Secretary Hagel shared his opinion that the tough budget realities facing DoD would not change. He asked how DoD can effectively work with military and veterans organization to expand the services and support our service members and military families need. This was an important discussion for a new Secretary of Defense to have with the organizations in the room and, I hope, with many others in the future. Partnerships and collaborations are important, but we also need to talk about the unique obligation our government, through the Department of Defense, has to support and sustain military families during times of war and peace.
We remain a nation at war. Our all-volunteer force, making up less than one percent of the nation, has made extraordinary sacrifices for our country. Military families are navigating new uncertainties: unpredictable deployment schedules; downsizing; worry about how the stress of separation and reunion will affect family relationships; and concern that the foundation of support families have come to rely on will disappear.
The reality of sequestration adds to the stress of military families. Will the military be able to retain mental health counselors and will civilian mental health providers continue to care for our families to the extent needed? How will DoD address the consequences of civilian employees furloughs on the delivery of support services? Will child care services be available for school-aged children who suddenly have fewer school days? Will families be reimbursed for out-of-pocket costs made in anticipation of a deployment only to learn the deployment has been cancelled? Will DoD have robust resources for the families affected by suicide or sexual assault? Does DoD have the funding and capacity to meet the mandated requirements of the new transition assistance program to effectively prepare transitioning families?
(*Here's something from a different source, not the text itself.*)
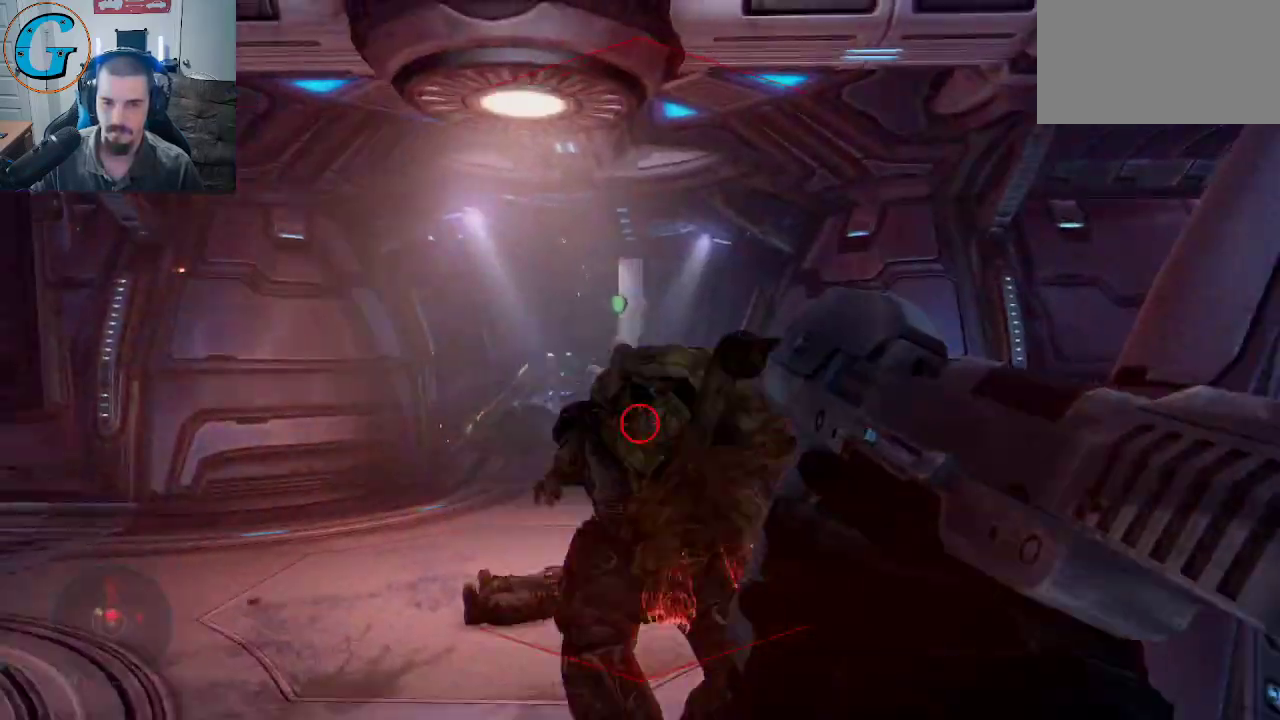
{"keys": [], "mouse": [], "events": [[17, "shift", "down"], [67, "w", "down"], [100, "a", "up"], [100, "shift", "up"], [250, "w", "up"], [300, "q", "down"], [484, "q", "up"]]}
Our Association’s highest priority is to fight for military families. We will fight to ensure programs and benefits critical to the wellbeing of military families are authorized, funded, and implemented to maintain their readiness and allow them to meet the challenges of military life. We will fight to protect families from destructive budget cuts. We will fight to relieve the emotional stress of military families as service members respond to crises worldwide.
What budget cuts are you most concerned about?